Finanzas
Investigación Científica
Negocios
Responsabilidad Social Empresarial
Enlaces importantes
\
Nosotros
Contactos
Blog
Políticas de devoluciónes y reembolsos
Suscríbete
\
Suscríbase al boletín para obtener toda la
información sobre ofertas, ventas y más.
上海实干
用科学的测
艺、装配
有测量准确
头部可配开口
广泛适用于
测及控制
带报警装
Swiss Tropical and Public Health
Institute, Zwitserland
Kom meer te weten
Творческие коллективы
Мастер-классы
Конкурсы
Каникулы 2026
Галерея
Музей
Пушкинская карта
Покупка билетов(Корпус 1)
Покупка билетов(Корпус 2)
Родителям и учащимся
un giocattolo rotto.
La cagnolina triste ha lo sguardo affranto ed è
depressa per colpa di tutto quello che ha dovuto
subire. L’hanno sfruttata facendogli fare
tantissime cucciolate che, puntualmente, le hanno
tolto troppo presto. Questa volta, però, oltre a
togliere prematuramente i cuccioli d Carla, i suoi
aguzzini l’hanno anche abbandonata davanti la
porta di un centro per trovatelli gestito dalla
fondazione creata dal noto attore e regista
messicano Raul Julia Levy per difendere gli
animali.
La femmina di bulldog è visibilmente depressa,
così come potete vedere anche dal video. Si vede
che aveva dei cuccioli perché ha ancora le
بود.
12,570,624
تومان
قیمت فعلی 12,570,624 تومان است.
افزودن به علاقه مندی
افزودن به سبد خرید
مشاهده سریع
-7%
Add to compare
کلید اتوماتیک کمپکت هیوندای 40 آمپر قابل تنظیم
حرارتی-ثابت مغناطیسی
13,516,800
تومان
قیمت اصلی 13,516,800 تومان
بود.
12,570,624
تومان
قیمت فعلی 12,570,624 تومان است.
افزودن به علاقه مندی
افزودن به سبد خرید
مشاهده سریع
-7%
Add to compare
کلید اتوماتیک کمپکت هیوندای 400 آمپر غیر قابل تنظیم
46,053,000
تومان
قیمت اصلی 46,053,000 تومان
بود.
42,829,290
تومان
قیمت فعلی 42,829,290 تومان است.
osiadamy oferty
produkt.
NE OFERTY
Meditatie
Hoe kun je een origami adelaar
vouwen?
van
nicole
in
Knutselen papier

• [AIM OF THE EXERCISE]: Change every "Add to compare" in the text of the material to "Compare", and reproduce all the other lines without alteration.

• [WRITTEN SOLUTION]:
Finanzas
Investigación Científica
Negocios
Responsabilidad Social Empresarial
Enlaces importantes
\
Nosotros
Contactos
Blog
Políticas de devoluciónes y reembolsos
Suscríbete
\
Suscríbase al boletín para obtener toda la
información sobre ofertas, ventas y más.
上海实干
用科学的测
艺、装配
有测量准确
头部可配开口
广泛适用于
测及控制
带报警装
Swiss Tropical and Public Health
Institute, Zwitserland
Kom meer te weten
Творческие коллективы
Мастер-классы
Конкурсы
Каникулы 2026
Галерея
Музей
Пушкинская карта
Покупка билетов(Корпус 1)
Покупка билетов(Корпус 2)
Родителям и учащимся
un giocattolo rotto.
La cagnolina triste ha lo sguardo affranto ed è
depressa per colpa di tutto quello che ha dovuto
subire. L’hanno sfruttata facendogli fare
tantissime cucciolate che, puntualmente, le hanno
tolto troppo presto. Questa volta, però, oltre a
togliere prematuramente i cuccioli d Carla, i suoi
aguzzini l’hanno anche abbandonata davanti la
porta di un centro per trovatelli gestito dalla
fondazione creata dal noto attore e regista
messicano Raul Julia Levy per difendere gli
animali.
La femmina di bulldog è visibilmente depressa,
così come potete vedere anche dal video. Si vede
che aveva dei cuccioli perché ha ancora le
بود.
12,570,624
تومان
قیمت فعلی 12,570,624 تومان است.
افزودن به علاقه مندی
افزودن به سبد خرید
مشاهده سریع
-7%
Compare
کلید اتوماتیک کمپکت هیوندای 40 آمپر قابل تنظیم
حرارتی-ثابت مغناطیسی
13,516,800
تومان
قیمت اصلی 13,516,800 تومان
بود.
12,570,624
تومان
قیمت فعلی 12,570,624 تومان است.
افزودن به علاقه مندی
افزودن به سبد خرید
مشاهده سریع
-7%
Compare
کلید اتوماتیک کمپکت هیوندای 400 آمپر غیر قابل تنظیم
46,053,000
تومان
قیمت اصلی 46,053,000 تومان
بود.
42,829,290
تومان
قیمت فعلی 42,829,290 تومان است.
osiadamy oferty
produkt.
NE OFERTY
Meditatie
Hoe kun je een origami adelaar
vouwen?
van
nicole
in
Knutselen papier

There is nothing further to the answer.